Post Humanity and Experimentation

I’ve been revising the hell out of my LHC piece as of late and after getting a lot of feedback from other MFA students–and during my latest rewrite of the ending–I realized that the general thrust of the piece was building to the question of whether or not we as a species have moved beyond humanity.  I’m quite pleased with this development as it dovetails nicely with what we’ve been discussing in Digital Media Theory this semester, and it gives me yet another opportunity to rework the text from this new perspective. If the protagonist–a scientists living underground in the Large Hadron Collider–comes to the end of the story with a few new insights and many more questions about post humanity, then I need to seed those queries and revelations from page one on. I know many apprentice writers really hate revision, but I’m an adamant proponent of the school that believes revision is the only way to make a story complete. So to sum up: Jack Kerouac can go fuck himself.

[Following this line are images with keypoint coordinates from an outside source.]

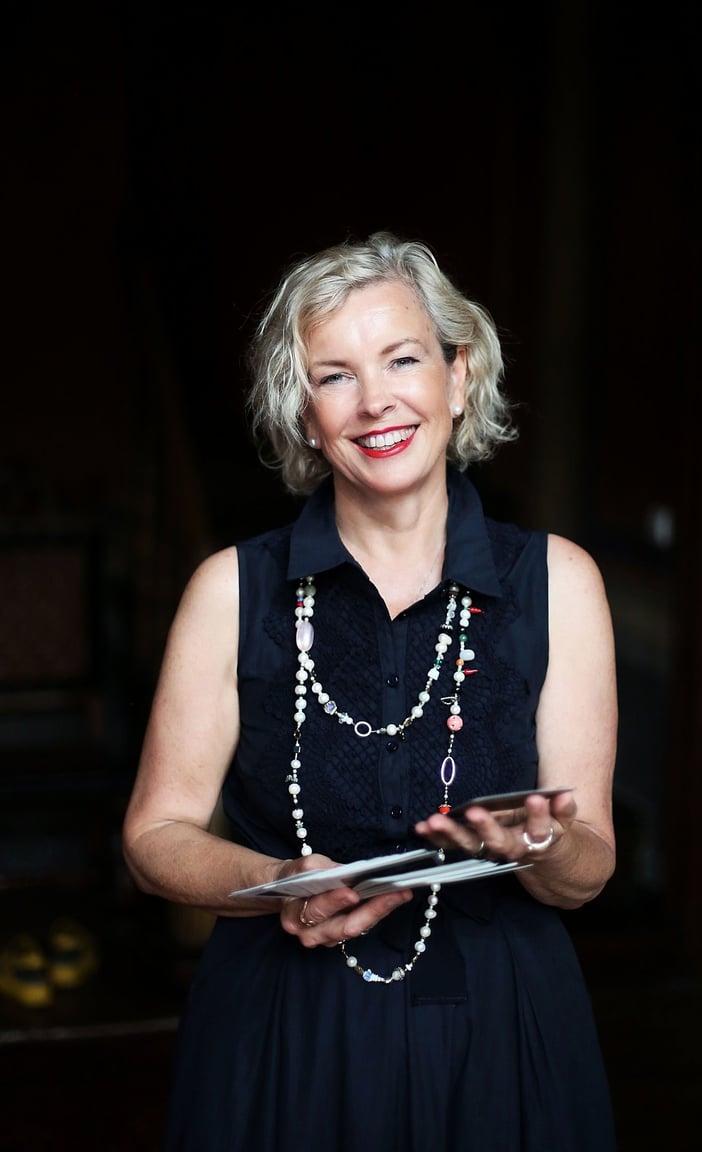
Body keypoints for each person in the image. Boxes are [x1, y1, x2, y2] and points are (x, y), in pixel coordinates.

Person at [122, 230, 618, 1151]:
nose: (375, 400)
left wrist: (542, 843)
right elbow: (155, 838)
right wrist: (269, 881)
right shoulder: (231, 589)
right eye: (333, 375)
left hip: (502, 1034)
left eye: (402, 359)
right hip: (281, 1038)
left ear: (459, 377)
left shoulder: (561, 582)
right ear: (304, 414)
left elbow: (591, 872)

Lately, I’ve been rereading George Saunders’ Pastoralia which was originally the inspiration for this writing project that would be slightly less realistic than what I’m used to writing. While reading Saunders, I found myself sighing a breath of relief as my work doesn’t appear–to me at least–to be especially derivative of his early work. But then that got me thinking about what it is about Saunders I enjoy, when I dislike so much of experimental writing, especially all that nonsense that came out in the 60s and 70s and overshadowed true masters of the form like Richard Yates until the golden age of 1980s working class realism swung everything back into equilibrium. And I think what it comes down to, for me anyway, is that I’ve always pegged realism and experimentation in two very separate camps: one is interesting in making you feel emotions and one is interested in making you think intellectually.

I’ve always been drawn to work that has an emotional center which is why it’s been hard to enjoy work like White Noise and The Crying of Lot 49 as much as I’m supposed to. But Saunders packs a lot of heart into his stories. And I’m not talking about sentimentality. Richard Yates–my literary god–was a staunch opponent of all things sentimental. But I think early Saunders gets a bad wrap when it’s called purely intellectual or merely exercises; Saunders is interested in characters and the choices they make, not so much in the overarching structures of society. I guess the reason why I’m so much more interested in the emotional core of stories is because of my undergrad where we read nothing but realism and everyone heavily favored T.S Eliot and the new critics, but I’d like to think even if that wasn’t the case I wouldn’t have been swayed completely into the other side of the literary aisle.